Questions have also been raised as to whether the deal contravenes public-private partnership laws that require that any project worth over $29 million (1 billion baht) receive cabinet approval, which Montchai insisted this deal doesn’t need. Montchai responded that since rights to the spectrum are not transferred and TOT is being paid by Dtac for services provided, the PPP law does not apply.
“Why would they recall? We have been using this spectrum since ancient times for rural wireless broadband. It is a good thing for the people,” he said.
Montchai said that 60% of the capacity will be sold to Dtac, 20% will be used by TOT for its own network and the remaining 20% will be used for wireless broadband for rural areas where cables cannot reach in areas with a population density of five to 13 people per square kilometer.
“Yes, they have the power to revoke the spectrum, but they have to look at what benefits the industry and what benefits the people of Thailand. We are using it for the underprivileged,” he said.
Disruptive.Asia also asked Norling repeatedly how Dtac can be a TOT MVNO when the NBTC’s 2013 MVNO Notification requires 10% of capacity to be given to an MVNO that is not connected to the spectrum license holder. (TOT is Dtac’s third largest shareholder with 5.58%.) Norling did not reply; Dtac’s Prathet stepped in to say the notification in question does not apply, but did not give details.
The press conference took a turn for the surreal when Disruptive.Asia asked Norling to explain how the announcement fit in the context of the offer from NBTC Secretary-General Takorn Tantasit to use Article 44 to fast-track the 2300-MHz project and ignore any laws holding it back.
Again, Norling did not reply, but TOT’s Montchai denied having any knowledge of that report, despite it being widely published in the Thai Press, first by Bangkok Biznews, the Thai language sister publication to The Nation.
“Are you saying you did not hear the Secretary-General’s offer to use Article 44?” Disruptive.Asia asked.
“No,” Montchai replied, “I’ve no idea what you are talking about.”

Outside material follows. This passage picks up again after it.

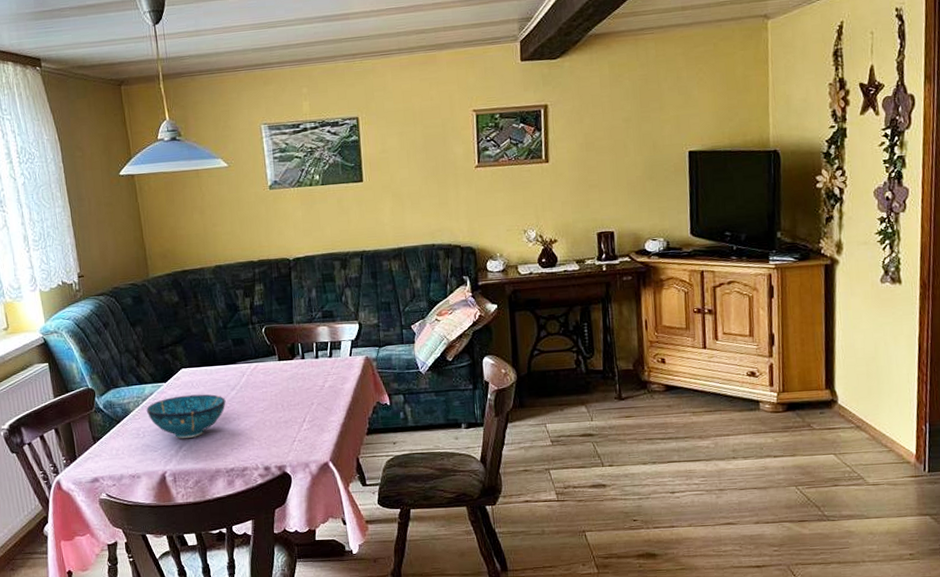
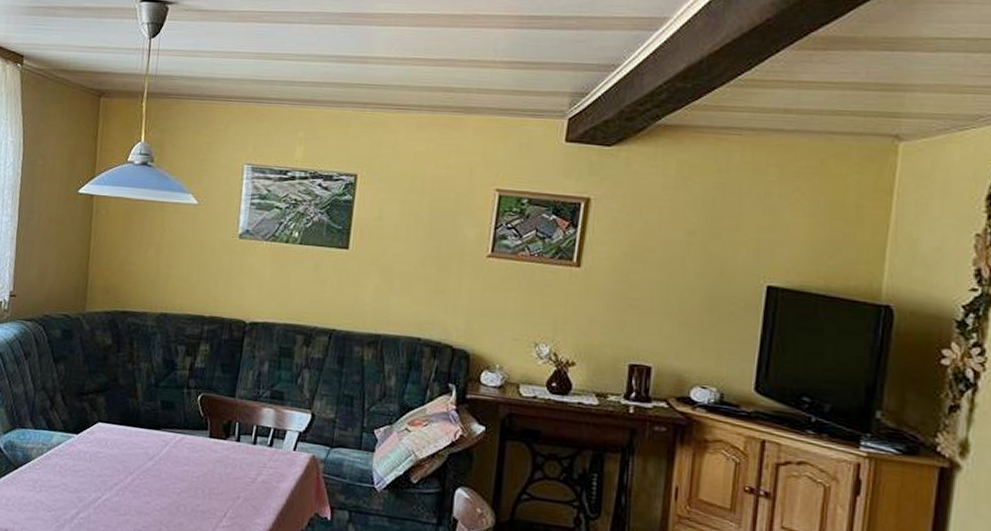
decorative bowl: present [146,394,226,438] -> none [49,452,140,506]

However, Montchai then went on at length to explain that Article 44 is only to be used when there is an impasse, and he said he is confident that the deal can be finalized under normal laws.
Oh, and this won’t be like the AIS MVNO
Montchai was also asked how TOT could be confident in a quick sign-off given the endless delays plaguing AIS’s 2100-MHz MVNO agreement with TOT in December 2015, which is similar in structure to the Dtac agreement (i.e. AIS would build a network for TOT and buy back 80% of the capacity). One and a half years later, nothing has happened.
Montchai said the delays in that agreement were due to technical issues that had to be resolved first, particularly interference (as AIS already runs its own 2100-MHz network), whereas 2300 is empty, so the Dtac network can be rolled out more swiftly.
However, Norling said that Dtac is sticking to its existing capex plan of $499-587 million (17 to 20 billion baht), and any additional capex investment in the 2300-MHz network would be part of next year’s budget, suggesting that perhaps Dtac does not see things progressing quickly. (Dtac is committed to building 20,000 sites for the new network.)
He also refused to entertain questions pertaining to a Plan B if the MVNO deal does not happen before Dtac’s 850- and 1800-MHz concessions end next year, saying only that he was confident that Dtac’s subscribers would not be affected.